Desde o início da insurgência, em Outubro de 2017, a grande maioria dos incidentes violentos está concentrada em Cabo Delgado. Em Dezembro de 2021, uma breve ofensiva insurgente em Niassa viu cinco pessoas mortas e várias sequestradas, mas desde Janeiro que não se registava um ataque fora de Cabo Delgado.

Ataque a Nangade e Ancuabe após visita do Presidente Nyusi

Em Cabo Delgado, segundo alguma imprensa, os insurgentes continuam a marchar rumo a sul, enquanto a temida força ruandesa consolida o controlo do eixo Mocímboa da Praia-Palma, epicentro dos maiores projectos de gás natural do país.

Na última semana, os insurgentes mostraram alguma ousadia ao atacarem o distrito de Nangade, precisamente no momento em que o Presidente da República, Filipe Nyusi, encontrava-se de visita àquele distrito para se inteirar dos esforços da força da SAMIM estacionada naquele ponto do país.

De acordo com a Zitamar News, enquanto Filipe Nyusi visitava Nangade, depois de ter passado por Ancuabe, Macomia, Mueda e Muidumbe, os terroristas mataram pelo menos cinco pessoas em vários ataques lançados perto da sede do distrito. Aliás, segundo fontes, ocuparam a aldeia de Ngangolo, na estrada Nangade-Mueda, pouco menos de 20 km ao sul da sede.

Já em Ancuabe, outro ponto escalado pelo Presidente da República, os terroristas atacaram, no último sábado, pela quarta e quinta vez, respectivamente, as aldeias Nanoa e Nikwita, a poucos quilómetros da sede do distrito de Ancuabe, segundo escreve o portal Carta de Moçambique.

Ministra assume existência de Polícias infiltrados que vazam informações aos terroristas

Já não surpreende o envolvimento dos membros da Polícia da República de Moçambique (PRM) nos roubos, sequestros e até assassinatos, mas a sua folha de serviço ao crime parece cada vez interminável.

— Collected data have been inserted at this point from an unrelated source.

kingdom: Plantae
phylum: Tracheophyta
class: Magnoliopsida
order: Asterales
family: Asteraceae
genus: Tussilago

Na semana passada, a ministra do Interior, Arsénia Massingue, confirmou o que já se suspeitava. Há agentes da polícia moçambicana que colaboram com os insurgentes, fornecendo-lhes informação sobre as posições das autoridades.

Arsénia Massingue, que falava à margem de uma visita àquela província martirizada desde 2017, não revelou nomes e nem entrou em detalhes, mas considera como sendo um comportamento e “práticas” que devem ser erradicadas.

“Os espinhos [do ofício] são esses que estamos a criar, quando temos desvios de comportamento, quando não temos sigilo profissional e saímos para informar o inimigo onde está a nossa força”, referiu a governante, durante uma parada policial realizada semana finda.

Na mesma ocasião, a ministra foi criticada em relação a inúmeros aspectos da actuação policial, face à gravidade da indisciplina dos agentes, sobretudo na capital provincial Pemba, por oposição aos que estão na frente de combate.

“Estão lá a dar o seu melhor, a dar o seu máximo, a sacrificarem as suas vidas por nós que estamos aqui a meter-nos em situações de indisciplina, a participar em casos de rapto, em desvios de comportamento totalmente contrários ao nosso juramento. Vamos deixar de ser corruptos, indisciplinados, preguiçosos e faltosos ao trabalho. Estas práticas devem morrer e ser sepultadas, não daqui a oito, nem trinta dias, é morrer e acabou. Não faz sentido”, sublinhou.

O apelo da ministra foi também dirigido a agentes da Unidade de Intervenção Rápida (UIR) que em pleno teatro operacional abandonam o posto para irem beber.

“Continuamos a falhar quando elementos da Unidade de Intervenção Rápida, que deviam estar no campo de batalha, no lugar de sacrificarem as suas vidas para combater o terrorismo, saem da linha e vão beber, viram bêbados. Não faz sentido que um membro da Unidade de Protecção de Altas Individualidades abandone o seu posto e permita que as residências dos dirigentes sejam assaltadas”, disse, ameaçando-os de expulsão.

Massingue criticou ainda a falta de recolha de informação em Cabo Delgado, permitindo “que um bandido se acomode nos bairros e planifique as suas incursões”, deixando, assim, as comunidades vulneráveis.